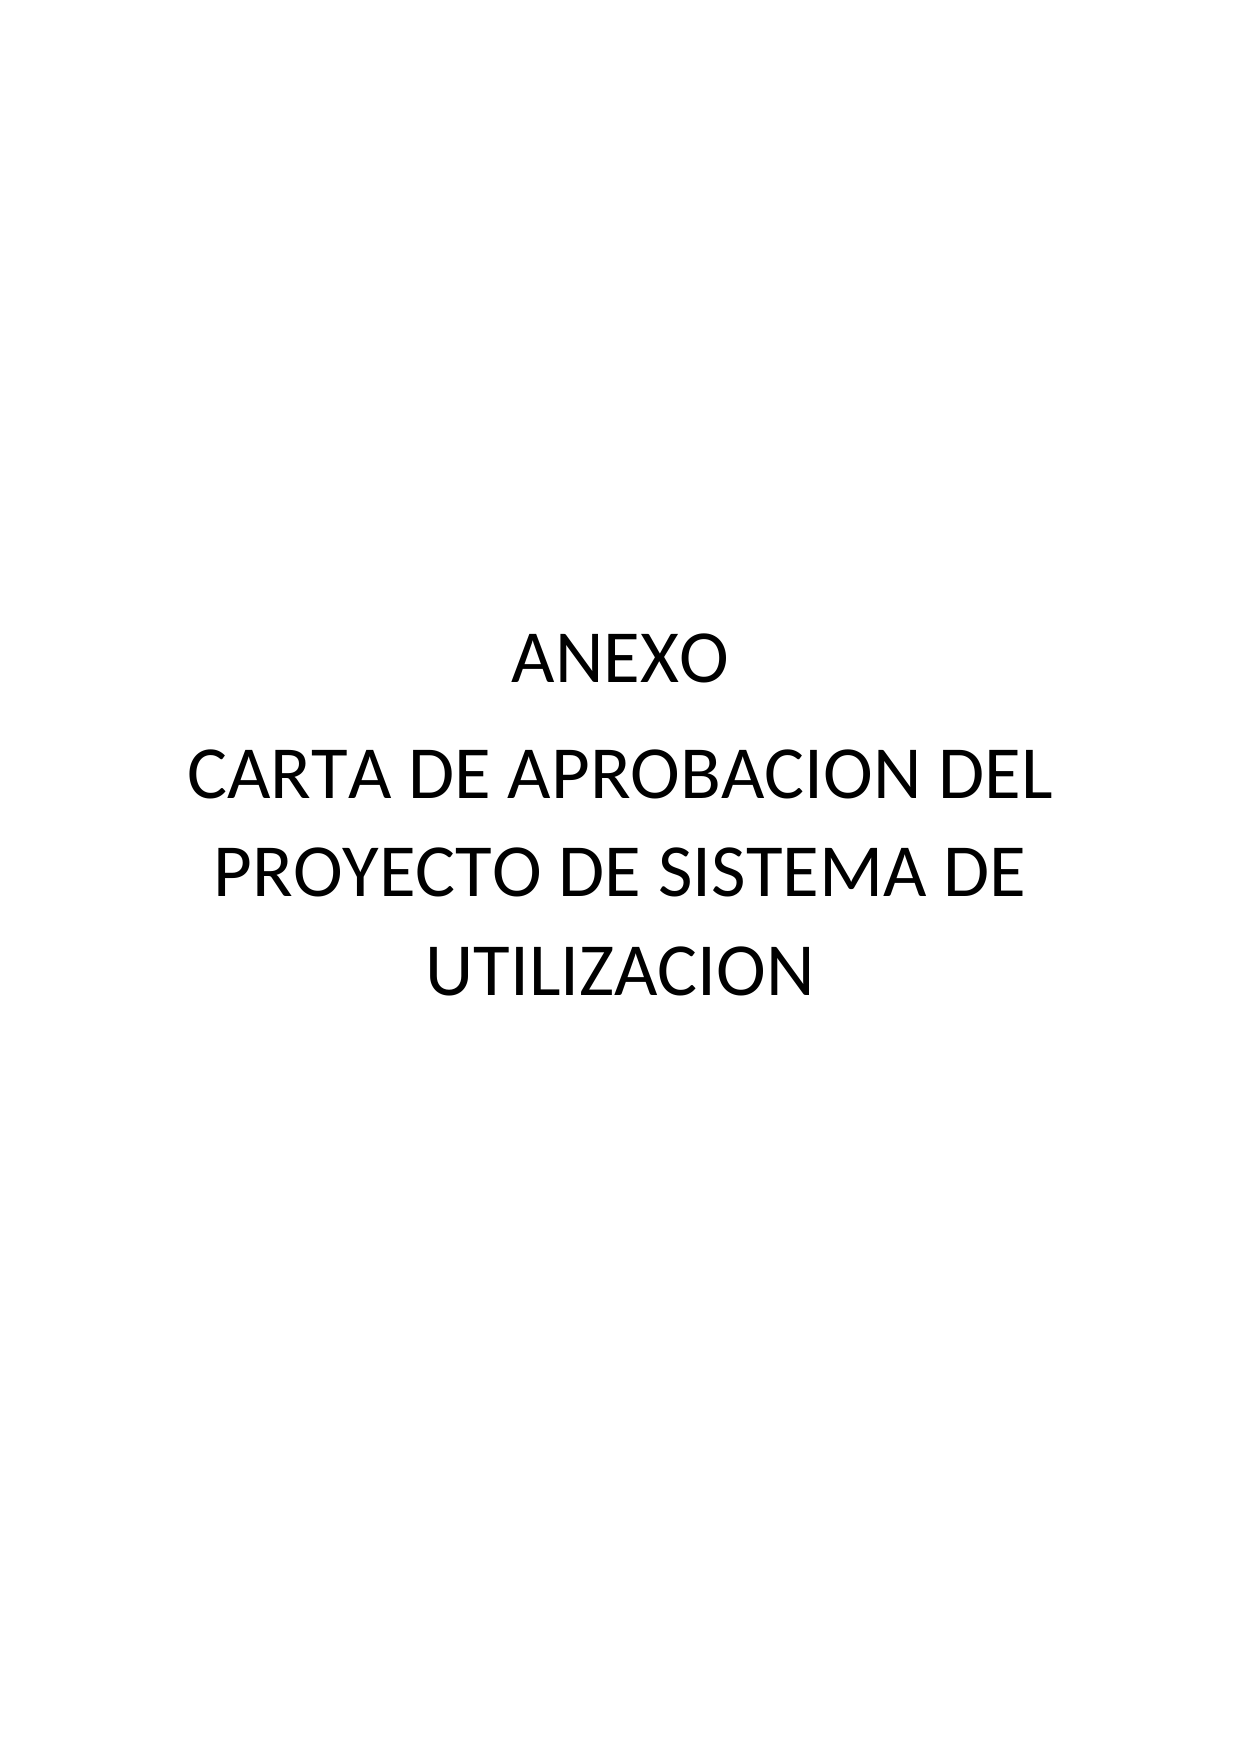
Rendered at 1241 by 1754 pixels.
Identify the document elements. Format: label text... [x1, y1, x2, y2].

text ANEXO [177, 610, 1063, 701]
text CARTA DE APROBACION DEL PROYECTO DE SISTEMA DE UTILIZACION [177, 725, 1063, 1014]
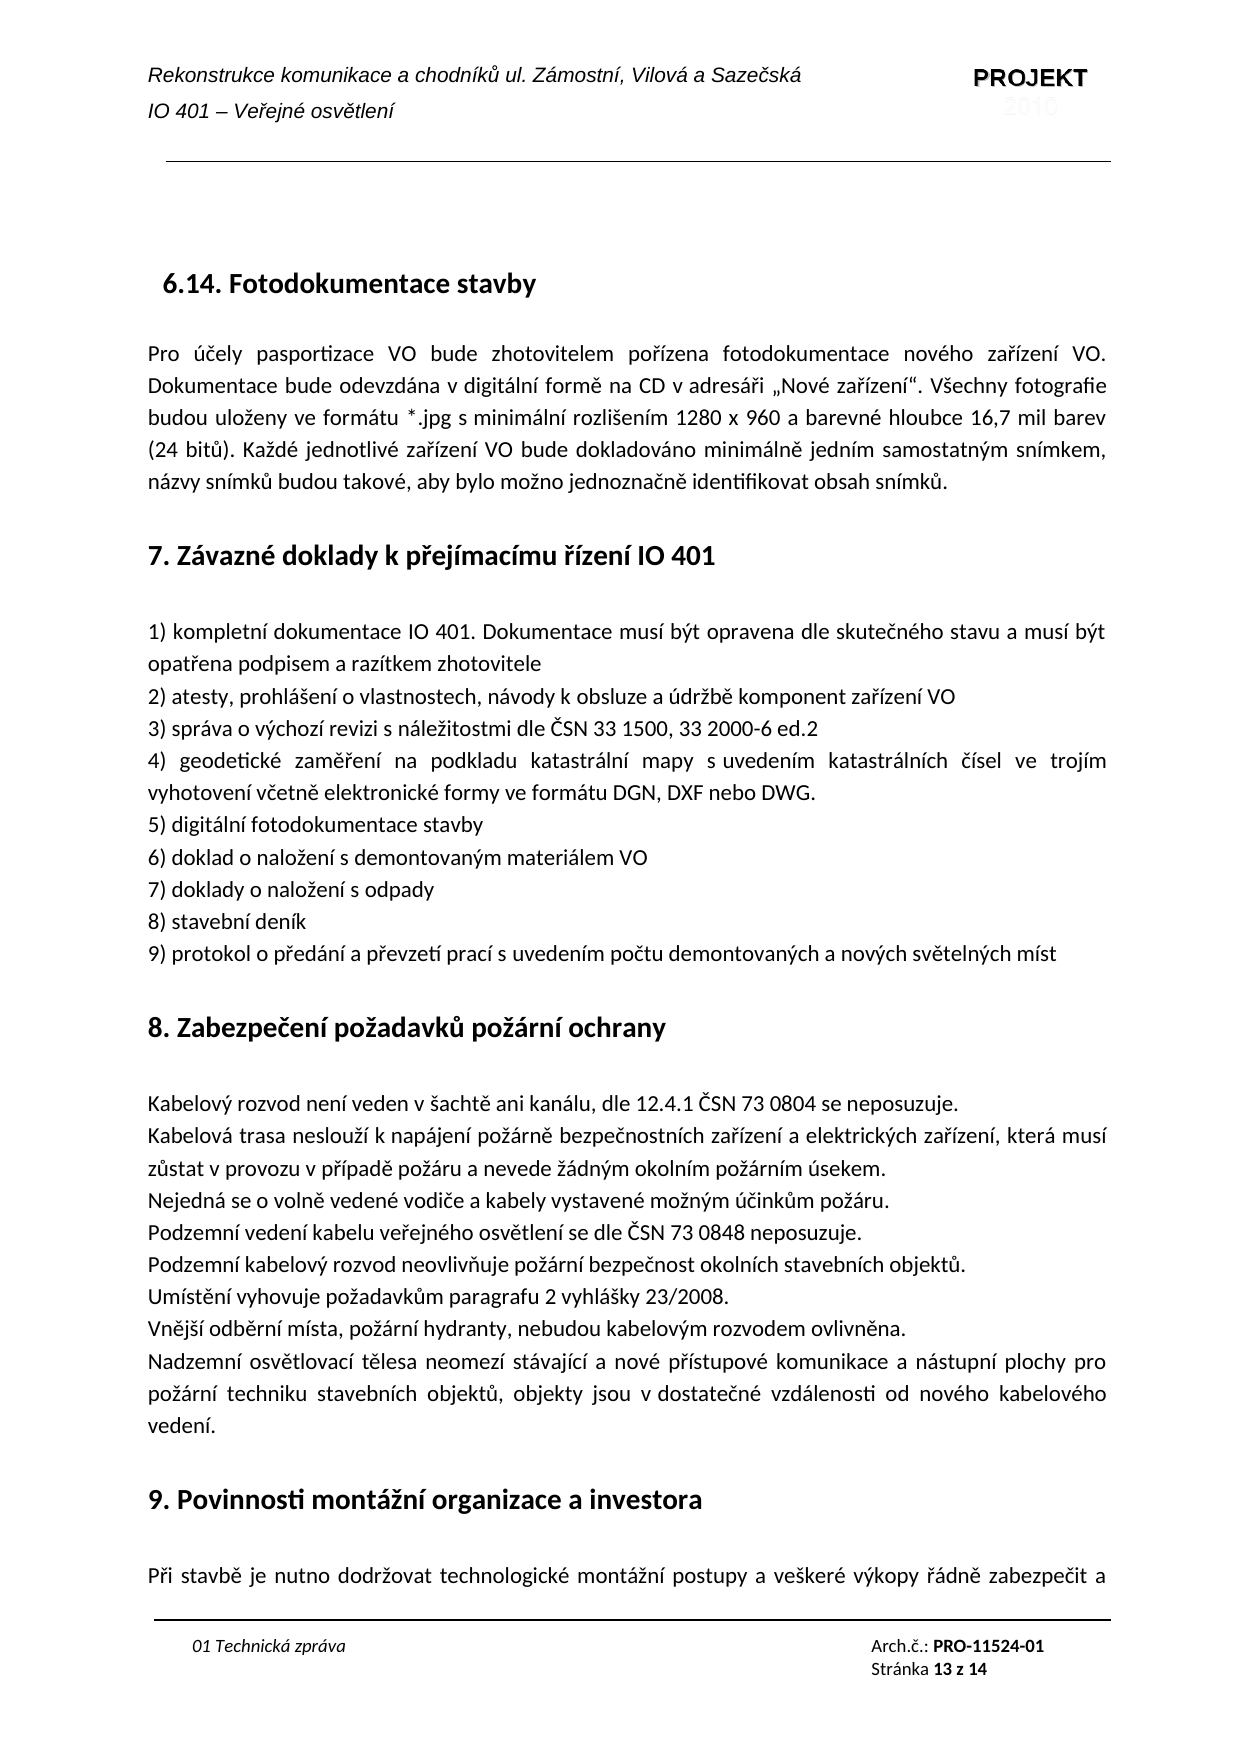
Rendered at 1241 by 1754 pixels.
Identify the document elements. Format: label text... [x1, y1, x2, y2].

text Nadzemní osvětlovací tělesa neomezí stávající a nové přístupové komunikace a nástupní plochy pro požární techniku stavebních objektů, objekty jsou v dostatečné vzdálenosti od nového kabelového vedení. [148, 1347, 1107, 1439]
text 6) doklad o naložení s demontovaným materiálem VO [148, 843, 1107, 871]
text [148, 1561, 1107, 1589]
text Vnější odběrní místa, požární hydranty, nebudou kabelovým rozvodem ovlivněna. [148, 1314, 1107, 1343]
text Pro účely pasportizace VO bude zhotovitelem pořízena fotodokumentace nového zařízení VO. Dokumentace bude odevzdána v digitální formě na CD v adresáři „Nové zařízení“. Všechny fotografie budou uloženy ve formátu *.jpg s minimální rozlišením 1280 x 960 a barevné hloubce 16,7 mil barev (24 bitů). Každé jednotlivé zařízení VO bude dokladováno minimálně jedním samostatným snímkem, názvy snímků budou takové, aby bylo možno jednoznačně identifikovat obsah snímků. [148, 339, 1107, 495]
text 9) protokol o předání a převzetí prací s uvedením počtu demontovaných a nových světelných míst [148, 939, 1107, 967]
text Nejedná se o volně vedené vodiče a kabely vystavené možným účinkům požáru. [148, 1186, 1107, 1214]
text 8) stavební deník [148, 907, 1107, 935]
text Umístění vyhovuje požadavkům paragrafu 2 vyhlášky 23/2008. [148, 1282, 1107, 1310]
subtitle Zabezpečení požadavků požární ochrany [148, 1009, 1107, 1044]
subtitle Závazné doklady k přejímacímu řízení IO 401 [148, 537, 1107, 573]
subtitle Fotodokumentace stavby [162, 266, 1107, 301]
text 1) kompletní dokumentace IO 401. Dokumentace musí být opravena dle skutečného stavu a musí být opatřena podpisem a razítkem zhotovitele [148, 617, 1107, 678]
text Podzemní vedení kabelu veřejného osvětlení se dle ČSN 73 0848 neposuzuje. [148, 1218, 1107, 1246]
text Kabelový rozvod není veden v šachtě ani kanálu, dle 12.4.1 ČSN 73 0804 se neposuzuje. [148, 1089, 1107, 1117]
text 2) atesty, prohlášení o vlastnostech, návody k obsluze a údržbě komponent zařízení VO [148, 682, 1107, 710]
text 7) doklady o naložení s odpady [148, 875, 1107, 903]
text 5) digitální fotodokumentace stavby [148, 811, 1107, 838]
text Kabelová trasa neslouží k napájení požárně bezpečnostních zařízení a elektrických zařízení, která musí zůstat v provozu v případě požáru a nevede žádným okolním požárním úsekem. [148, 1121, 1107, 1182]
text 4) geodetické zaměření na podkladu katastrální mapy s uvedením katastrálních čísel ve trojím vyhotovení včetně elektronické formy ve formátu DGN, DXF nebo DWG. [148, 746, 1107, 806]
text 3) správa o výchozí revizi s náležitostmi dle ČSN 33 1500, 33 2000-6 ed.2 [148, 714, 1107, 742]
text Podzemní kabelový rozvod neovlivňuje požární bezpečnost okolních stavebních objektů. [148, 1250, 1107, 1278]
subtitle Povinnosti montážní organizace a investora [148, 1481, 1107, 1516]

################

#### What to do:
Which lines of the listing contain the word "subtitle"? Copy each of them.

#### Response for this exercise:
subtitle Zabezpečení požadavků požární ochrany [148, 1009, 1107, 1044]
subtitle Závazné doklady k přejímacímu řízení IO 401 [148, 537, 1107, 573]
subtitle Fotodokumentace stavby [162, 266, 1107, 301]
subtitle Povinnosti montážní organizace a investora [148, 1481, 1107, 1516]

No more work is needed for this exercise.